Saturday, 19 December 2015

Day 428, Franchise cinema reviews


There's a new film out which is being described as part of a franchise.

I'm pretty sure that that means if we have a whip round and collect a bit of cash we can approach Disney and buy into the franchise and start producing our own films.  Or is this a misleading modern usage of franchise that is just used to identify a long running sequence of things, like a series perhaps.

The last time I saw one of the 'franchise' was the first film in the series, now apparently renamed the fourth in the series.

Fourth in the series, is that some sort of joke?

No, the owners of the intellectual property (IP) take themselves far too seriously and it isn't a joke.

Are the owners of the IP taking the piss?

Probably, it is very lucrative.

The last time I saw one of these films was in 1977.

That's discounting the time I was at a mates and he played a bit of a DVD of the one that was apparently now the first in the series - the one from 1999 - I was pissed and there appeared to be some terrible CGI thing happening.

Sorry, distracted by some weird psychedelic memory.

The last time I saw one of these films all the way through was here at Temple Twins cinema on Cheetham Hill Road in Manchester.  The cinema originally had a single screen but was split into two and 'twinned'.

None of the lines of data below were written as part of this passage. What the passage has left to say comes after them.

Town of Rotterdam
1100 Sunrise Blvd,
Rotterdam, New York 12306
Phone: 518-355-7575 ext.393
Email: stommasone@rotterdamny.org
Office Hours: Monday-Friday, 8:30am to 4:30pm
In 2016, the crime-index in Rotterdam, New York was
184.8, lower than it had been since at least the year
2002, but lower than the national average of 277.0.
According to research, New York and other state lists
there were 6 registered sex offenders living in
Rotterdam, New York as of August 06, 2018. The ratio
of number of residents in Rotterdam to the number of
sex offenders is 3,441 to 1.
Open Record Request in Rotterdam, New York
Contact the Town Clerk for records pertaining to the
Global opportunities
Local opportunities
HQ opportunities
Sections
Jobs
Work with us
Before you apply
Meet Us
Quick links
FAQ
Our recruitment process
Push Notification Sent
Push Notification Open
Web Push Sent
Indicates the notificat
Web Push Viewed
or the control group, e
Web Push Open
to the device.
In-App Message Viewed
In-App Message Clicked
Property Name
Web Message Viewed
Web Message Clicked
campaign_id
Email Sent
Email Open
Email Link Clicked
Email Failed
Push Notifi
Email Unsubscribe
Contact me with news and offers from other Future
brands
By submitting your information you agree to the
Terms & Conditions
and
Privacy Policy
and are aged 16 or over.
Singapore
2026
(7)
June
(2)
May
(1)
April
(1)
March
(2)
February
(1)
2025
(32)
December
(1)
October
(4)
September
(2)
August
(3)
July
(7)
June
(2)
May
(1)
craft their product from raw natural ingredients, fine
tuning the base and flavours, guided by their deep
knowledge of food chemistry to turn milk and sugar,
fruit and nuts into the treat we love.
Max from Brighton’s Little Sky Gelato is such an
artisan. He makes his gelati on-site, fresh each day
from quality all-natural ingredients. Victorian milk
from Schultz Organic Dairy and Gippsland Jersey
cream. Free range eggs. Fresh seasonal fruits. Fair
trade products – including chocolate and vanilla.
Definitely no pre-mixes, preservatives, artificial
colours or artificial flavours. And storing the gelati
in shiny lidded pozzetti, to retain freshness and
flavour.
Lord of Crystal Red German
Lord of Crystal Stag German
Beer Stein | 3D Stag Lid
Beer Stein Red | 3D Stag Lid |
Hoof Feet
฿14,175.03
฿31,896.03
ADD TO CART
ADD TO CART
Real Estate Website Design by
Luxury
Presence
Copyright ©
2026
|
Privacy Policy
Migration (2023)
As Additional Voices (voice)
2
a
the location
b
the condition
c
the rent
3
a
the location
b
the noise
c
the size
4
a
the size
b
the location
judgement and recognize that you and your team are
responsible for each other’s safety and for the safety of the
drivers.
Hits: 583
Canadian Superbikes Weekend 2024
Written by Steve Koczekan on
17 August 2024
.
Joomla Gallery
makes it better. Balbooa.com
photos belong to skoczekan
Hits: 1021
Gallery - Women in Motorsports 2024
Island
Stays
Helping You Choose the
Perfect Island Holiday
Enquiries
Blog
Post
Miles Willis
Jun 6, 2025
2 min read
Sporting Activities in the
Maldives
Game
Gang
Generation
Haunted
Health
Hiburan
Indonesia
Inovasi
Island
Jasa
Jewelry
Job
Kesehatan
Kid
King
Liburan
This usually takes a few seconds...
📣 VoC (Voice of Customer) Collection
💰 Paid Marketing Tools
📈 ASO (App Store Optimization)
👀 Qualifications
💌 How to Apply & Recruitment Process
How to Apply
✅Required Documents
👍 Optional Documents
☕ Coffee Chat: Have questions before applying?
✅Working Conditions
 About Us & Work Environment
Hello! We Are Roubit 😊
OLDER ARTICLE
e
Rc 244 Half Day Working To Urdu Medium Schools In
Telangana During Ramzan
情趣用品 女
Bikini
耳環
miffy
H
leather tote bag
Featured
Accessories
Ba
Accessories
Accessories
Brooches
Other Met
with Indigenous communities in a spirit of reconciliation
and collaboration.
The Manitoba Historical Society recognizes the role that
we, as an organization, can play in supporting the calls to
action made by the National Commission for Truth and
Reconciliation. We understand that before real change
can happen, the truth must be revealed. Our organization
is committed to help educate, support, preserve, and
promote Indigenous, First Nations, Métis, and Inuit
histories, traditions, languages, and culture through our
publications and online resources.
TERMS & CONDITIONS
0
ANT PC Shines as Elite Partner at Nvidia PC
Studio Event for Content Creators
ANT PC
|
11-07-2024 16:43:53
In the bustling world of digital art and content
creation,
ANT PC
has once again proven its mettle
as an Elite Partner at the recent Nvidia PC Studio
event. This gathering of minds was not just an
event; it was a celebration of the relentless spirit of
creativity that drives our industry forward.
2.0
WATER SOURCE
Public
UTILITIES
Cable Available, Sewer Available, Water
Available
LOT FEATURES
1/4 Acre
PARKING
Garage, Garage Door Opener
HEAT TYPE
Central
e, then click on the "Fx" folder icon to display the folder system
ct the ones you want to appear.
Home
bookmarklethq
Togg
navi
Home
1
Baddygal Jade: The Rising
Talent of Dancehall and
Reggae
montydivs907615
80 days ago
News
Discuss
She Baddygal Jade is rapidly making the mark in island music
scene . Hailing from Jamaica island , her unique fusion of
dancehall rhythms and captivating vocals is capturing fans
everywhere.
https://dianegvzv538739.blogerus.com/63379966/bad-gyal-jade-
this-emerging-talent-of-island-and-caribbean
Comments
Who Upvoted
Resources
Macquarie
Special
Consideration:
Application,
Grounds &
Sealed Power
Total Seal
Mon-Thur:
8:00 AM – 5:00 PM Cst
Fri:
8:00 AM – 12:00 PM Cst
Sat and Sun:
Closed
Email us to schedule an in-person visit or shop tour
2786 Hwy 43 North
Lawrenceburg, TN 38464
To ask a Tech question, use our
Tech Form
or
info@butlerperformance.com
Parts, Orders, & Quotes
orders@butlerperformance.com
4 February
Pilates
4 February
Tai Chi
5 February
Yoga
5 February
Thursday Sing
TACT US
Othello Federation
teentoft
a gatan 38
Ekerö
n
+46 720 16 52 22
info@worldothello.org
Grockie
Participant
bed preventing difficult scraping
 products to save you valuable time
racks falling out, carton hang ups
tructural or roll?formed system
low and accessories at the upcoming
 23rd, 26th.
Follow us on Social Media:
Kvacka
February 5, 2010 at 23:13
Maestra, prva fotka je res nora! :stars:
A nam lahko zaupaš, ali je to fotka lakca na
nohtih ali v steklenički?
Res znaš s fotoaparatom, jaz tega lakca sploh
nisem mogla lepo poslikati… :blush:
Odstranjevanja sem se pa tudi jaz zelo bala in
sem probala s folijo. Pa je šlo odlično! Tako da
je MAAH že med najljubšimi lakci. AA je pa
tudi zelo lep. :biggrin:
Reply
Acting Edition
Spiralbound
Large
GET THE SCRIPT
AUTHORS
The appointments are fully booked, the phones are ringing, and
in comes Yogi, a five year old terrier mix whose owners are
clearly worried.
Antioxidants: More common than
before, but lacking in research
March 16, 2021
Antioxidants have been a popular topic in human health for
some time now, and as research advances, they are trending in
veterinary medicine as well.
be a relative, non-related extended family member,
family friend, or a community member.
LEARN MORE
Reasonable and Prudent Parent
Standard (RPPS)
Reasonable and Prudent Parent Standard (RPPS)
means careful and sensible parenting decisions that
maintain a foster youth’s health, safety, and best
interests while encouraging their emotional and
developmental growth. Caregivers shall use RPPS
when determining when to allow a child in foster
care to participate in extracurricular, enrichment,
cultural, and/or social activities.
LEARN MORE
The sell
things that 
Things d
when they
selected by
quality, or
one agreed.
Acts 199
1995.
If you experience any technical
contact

Temple Cinema in its 1959 heyday, picture courtesy of Manchester Libraries


Me and mates saw all sorts of films here as well as Star Wars.  Around the same time was Superman* and Monty Python's Holy Grail**.  Later there was Friday the Thirteenth***, a bunch of other tedious teen-horror flicks, a double bill of McVicar**** and Midnight Express***** and no doubt others.

Many of the later ones were X rated but 14-15 year olds could happily get in without bother - there was nothing in any of those films that living in Cheetham Hill wouldn't have prepared you for.

Temple Twins Cinema was apparently demolished in 1983, a few years after we last visited.





*Superman was way better than Star Wars, no it definitely was, Star Wars was pulp space opera.
**First saw Holy Grail at the Odeon on Deansgate but had to see it again, nearly died laughing, twice.
***Another one described as a 'franchise', honestly what is up with people.
****Dull, dull, dull, and dull.
*****Pretty good, although put me off visiting Turkey.